**EXCERPT**
* * *

To increase transparency, PeerJ operates a system of 'optional signed reviews and history'. This takes two forms: (1) peer reviewers are encouraged, but not required, to provide their names (if they do so, then their profile page records the articles they have reviewed), and (2) authors are given the option of reproducing their entire peer review history alongside their published article (in which case the complete peer review process is provided, including revisions, rebuttal letters and editor decision letters).
This is a wonderful contribution to PeerJ and I am very glad you've submitted it here. The peer review process has also worked very well to produce an improved final product. I am happy to accept this as-is. Well done!
Please tick the option to publish the reviews/revisions with the paper! This paper is a great example of where open review has worked nicely. The MS will be augmented by the publication of the review process so anyone can see. But of course this is your decision in the end. I wish to thank the 2 reviewers for being non-anonymous, though.
I am very pleased to report that both reviewers have done open reviews (please use the option to publish the reviews with your paper!) and they are positive, so we can provisionally accept the paper as long as minor revisions are finished. Send back a revised MS and I will check it to ensure these are satisfactory-- I think all the suggestions are very reasonable and achievable.
It is extremely important to make the data for this study available (I recommend Figshare or Dryad) to maximize the openness of the study, in the spirit of PeerJ. However, minimally I ask that a clear statement of how to obtain the data is made. "Data can be obtained from the author on request" is common but this is not truly open science. Regardless, I leave this decision to the author, as practice within the field currently varies.
The article meets reporting standards.
The MS is interesting and clearly written. I am not a fluid dynamicist, but the methodology is clear and seems technically sound. Briefly, instantaneous local circulation follows from the Kutta-Joukowski theorem, using local lift, from blade element theory. The circulation is used to calculate local induced velocity using the Biot-Savart law. The local flow velocity, following from the free stream and induced velocity, is then integrated to obtain local flow geometries.
The manuscript introduces a free-wake method to model time-varyingly the wake geometry of simulated pigeon cruising flight. The free-wake method, which does not require resolving the entire flow field, is applied to simulated retractable, jointed flapping wings, and is evaluated for sets of wake parameters. The conclusions are appropriate and supported by the results.
What follows are some minor comments:
1) For a general journal it may help to define 'numerical convergence', to avoid a potential misunderstanding that the model and actual pigeon wakes are shown to converge.
2) Abstract, line 4: “The free-wake model is robust in simulating a range of wing geometries and dynamics …”. Unclear. Simulating wake geometries for a range of wing geometries and dynamics?
3) Page 3, line 50: Please define "transverse" (i.e. specify whether wrt wing chord or span)
4) Page 4, line 70: Please provide a reference for blade-element theory.
5) In your limitations, please also address effects of the absence of unsteady aerodynamic forces in your model ( e.g. acceleration reaction forces)
6) Since computational speed is one of the advantages of the model, can you provide a relative quantification of the computational load?
7) Are empirical data available to which your results can be compared (e.g. wake PIV measurements)? If not, please mention. If so, how do the results compare?

* * *

**EXERCISE DATA**

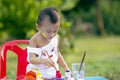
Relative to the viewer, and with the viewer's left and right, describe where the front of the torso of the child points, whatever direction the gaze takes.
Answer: facing the viewer and to the right of the viewer
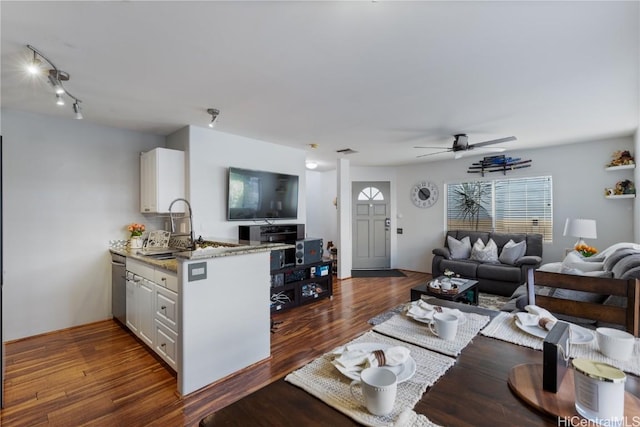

* * *

**SET OF TASKS**
1. According to the PeerJ review history, which theorem yields the instantaneous local circulation in the free-wake method?
2. Pick up the PeerJ review history after its final sentence and carry it forward.

**EXERCISE RESPONSES**
1. The Kutta-Joukowski theorem, using local lift from blade element theory.

2.
8) Page 6, line 109 what was the modeled flight speed (pigeon min power cruising flight) and Re?
This is a well-written manuscript with a clear motivation and set in good context within the field.
The five figures augment the text and are both informative and attractive.
Some references to prior literature could be added:
L12 References 6-8 are rather limited and unbalanced. Others could be added - e.g. Ellington, C. P. The aerodynamics of hovering insect flight. V. A vortex theory. Phil. Trans. R. Soc. Lond. B 305, 115-144 (1984).
L14 Ref 9 is not the first attempt at this and seems to be chosen arbitrarily.
L70 Do these references contain modifications/adaptations of standard blade element theory? If not, they are perhaps not the most appropriate to references to use here.
L127. Ref 17 is not the only example of root vortices in the wakes of animals. It has also been seen behind e.g. swifts and bats (which are even more relevant to the model you present here).
The aim of the manuscript is relevant and timely and future refinement of the model (as described at the end of the Discussion) will increase its utility further. The investigation has been conducted with rigor and to a high technical standard. The method is reproducible on using the information given in the text.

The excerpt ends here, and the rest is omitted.